なお、金融庁の「会計検査マニュアル別冊」では、役員借入金のうち、回収見込みのないものについては、資本金と考えて融資判断をするよう金融機関に指導しているため、金融機関が融資判断をする際には、銀行の書類上は自動でDESをされた状態になります。(一般の行員まで周知されたない金融機関もあるのでご注意を)


税理士さんが手間を避けて、本来あるべき科目に科目配置しないことがあるので、決算書はよく目を通して、質問があればわかるまで説明を受けたほうがよいと思います。


次回は数字と別の視点の定性分析について触れたいと思います。



起業・開業に関することを書こうと思ってブログを始めたのに、どうも融資関係のことが多くなっています。


そこで、今回から何回かかけて、最近の融資の常識みたいなものを書いてみたいと思います。


まず最初に、融資の審査について、審査の対象となるのは次の2点です。


①定量分析・・・決算書の数字をスコアリングし、会社の格付けを行います。


②定性分析・・・会社の社長さんや経理担当者と面談したりして、数字で表せない部分の評価をします。


定量分析については、各金融機関がそれぞれの計算式や格付け基準を使用しており、一律このラインというものはありませんが、注視される指標はおおむね以下の通りです。


○キャッシュフロー額 (営業利益+減価償却費) 年間の借入金元金返済がこの金額以内でないと返済がで  きなくなる可能性が出てきます。

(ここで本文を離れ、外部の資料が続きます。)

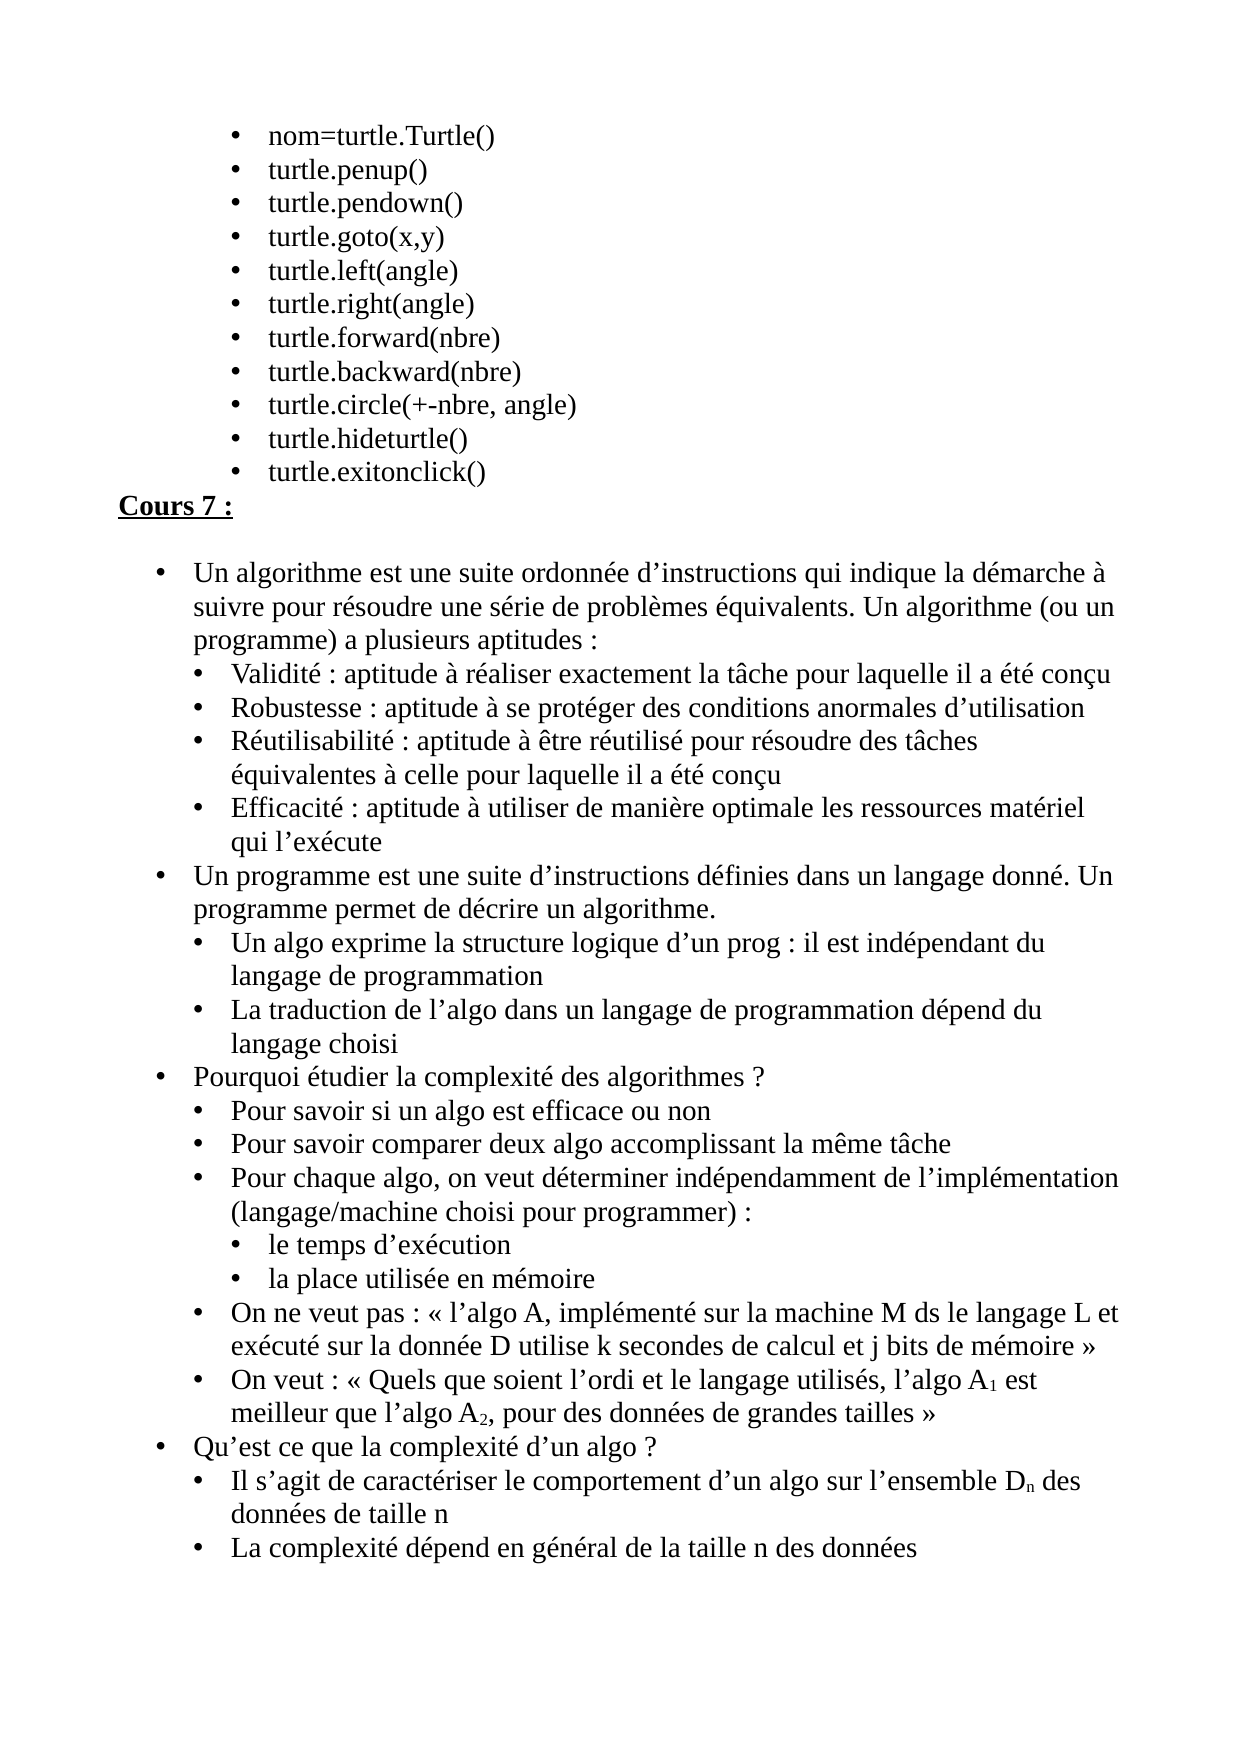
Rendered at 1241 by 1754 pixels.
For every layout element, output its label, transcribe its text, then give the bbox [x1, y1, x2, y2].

list Il s’agit de caractériser le comportement d’un algo sur l’ensemble Dn des données de taille n [193, 1463, 1122, 1530]
list turtle.goto(x,y) [231, 219, 1122, 253]
list Qu’est ce que la complexité d’un algo ? [156, 1429, 1122, 1463]
list Un algo exprime la structure logique d’un prog : il est indépendant du langage de programmation [193, 925, 1122, 992]
list La traduction de l’algo dans un langage de programmation dépend du langage choisi [193, 992, 1122, 1059]
list turtle.hideturtle() [231, 421, 1122, 454]
list On veut : « Quels que soient l’ordi et le langage utilisés, l’algo A1 est meilleur que l’algo A2, pour des données de grandes tailles » [193, 1362, 1122, 1429]
list nom=turtle.Turtle() [231, 118, 1122, 152]
list Un algorithme est une suite ordonnée d’instructions qui indique la démarche à suivre pour résoudre une série de problèmes équivalents. Un algorithme (ou un programme) a plusieurs aptitudes : [156, 555, 1122, 656]
list turtle.pendown() [231, 185, 1122, 219]
list la place utilisée en mémoire [231, 1261, 1122, 1295]
list Efficacité : aptitude à utiliser de manière optimale les ressources matériel qui l’exécute [193, 791, 1122, 858]
text Cours 7 : [118, 488, 1122, 522]
list turtle.backward(nbre) [231, 354, 1122, 387]
list Pour savoir si un algo est efficace ou non [193, 1093, 1122, 1127]
list Robustesse : aptitude à se protéger des conditions anormales d’utilisation [193, 690, 1122, 723]
list turtle.right(angle) [231, 286, 1122, 320]
list turtle.circle(+-nbre, angle) [231, 387, 1122, 421]
list turtle.left(angle) [231, 253, 1122, 286]
list le temps d’exécution [231, 1227, 1122, 1261]
list turtle.penup() [231, 152, 1122, 185]
list Pour savoir comparer deux algo accomplissant la même tâche [193, 1127, 1122, 1160]
list turtle.exitonclick() [231, 454, 1122, 488]
list Un programme est une suite d’instructions définies dans un langage donné. Un programme permet de décrire un algorithme. [156, 858, 1122, 925]
list Pourquoi étudier la complexité des algorithmes ? [156, 1059, 1122, 1093]
list Réutilisabilité : aptitude à être réutilisé pour résoudre des tâches équivalentes à celle pour laquelle il a été conçu [193, 723, 1122, 791]
list La complexité dépend en général de la taille n des données [193, 1530, 1122, 1563]
list turtle.forward(nbre) [231, 320, 1122, 354]
list On ne veut pas : « l’algo A, implémenté sur la machine M ds le langage L et exécuté sur la donnée D utilise k secondes de calcul et j bits de mémoire » [193, 1295, 1122, 1362]
list Validité : aptitude à réaliser exactement la tâche pour laquelle il a été conçu [193, 656, 1122, 690]
list Pour chaque algo, on veut déterminer indépendamment de l’implémentation (langage/machine choisi pour programmer) : [193, 1160, 1122, 1227]
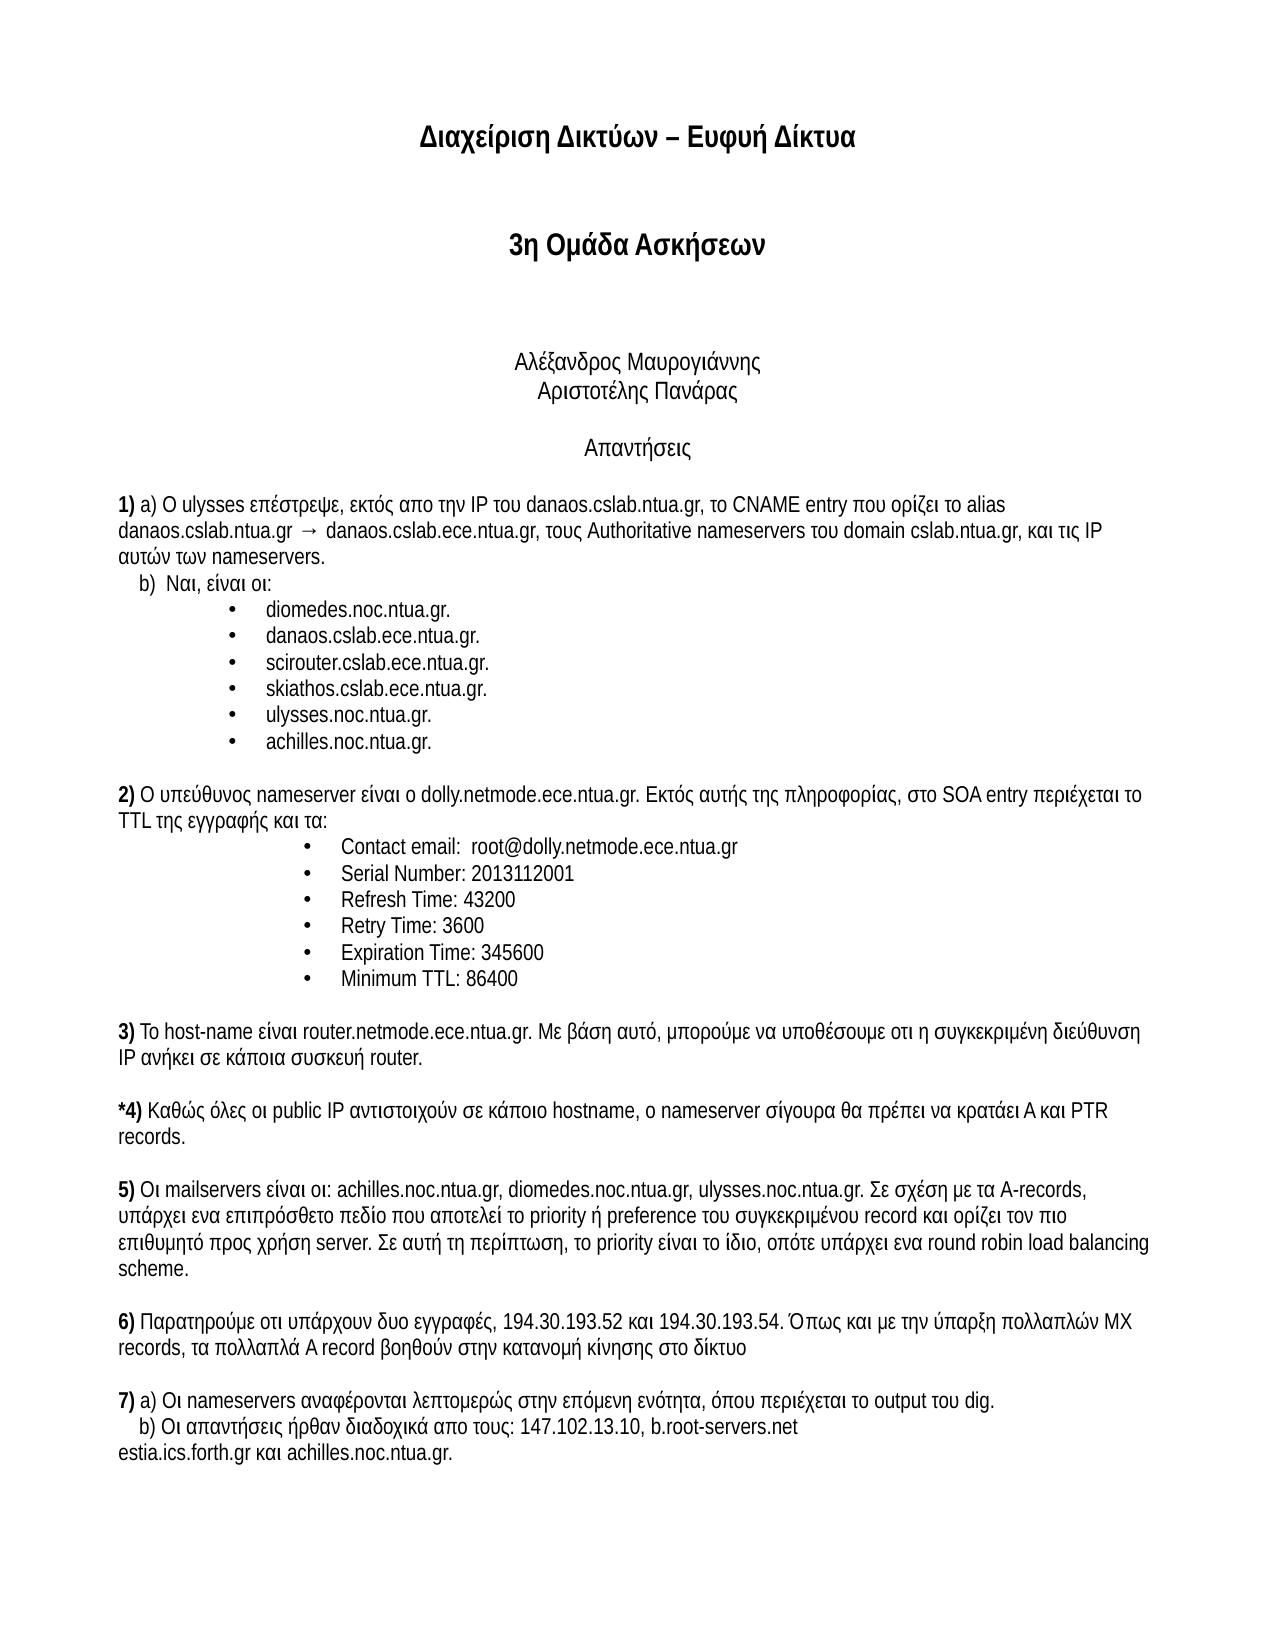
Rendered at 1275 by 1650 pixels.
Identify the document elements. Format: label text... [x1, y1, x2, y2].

text Διαχείριση Δικτύων – Ευφυή Δίκτυα [118, 118, 1157, 154]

○債務償還年数 有利子負債÷(営業利益+減価償却費) 現在の借り入れを何年で返せるかです。


○自己資本比率 自己資本÷総資本×100 金融機関さんが結構気にします。


○ギアリング比率 有利子負債÷自己資本×100 借り入れと自己資本の比率を表します。


○流動比率 流動資産÷流動負債×100 すぐ使えるお金とすぐ支払うお金のの比率です。


○インタレスト・カバレッジ・レシオ (営業利益+受取利息配当金)÷支払利息 本業の利益と債権等の利回りで銀行の借入利息が払えるかを表します。


○売上高経常利益率 経常利益÷売上高×100 会社の収益力を表します。


まだまだ種類はありますが、結構気にする部分をピックアップしてみました。


金融機関の担当者は、これらの数字についてスコアリングを行い、会社の格付けを行っています。


これらの数字は掛算や割算が入っていますので、意識的に改善することは可能です。


次回は意識的な改善方法について少し触れてみたいと思います。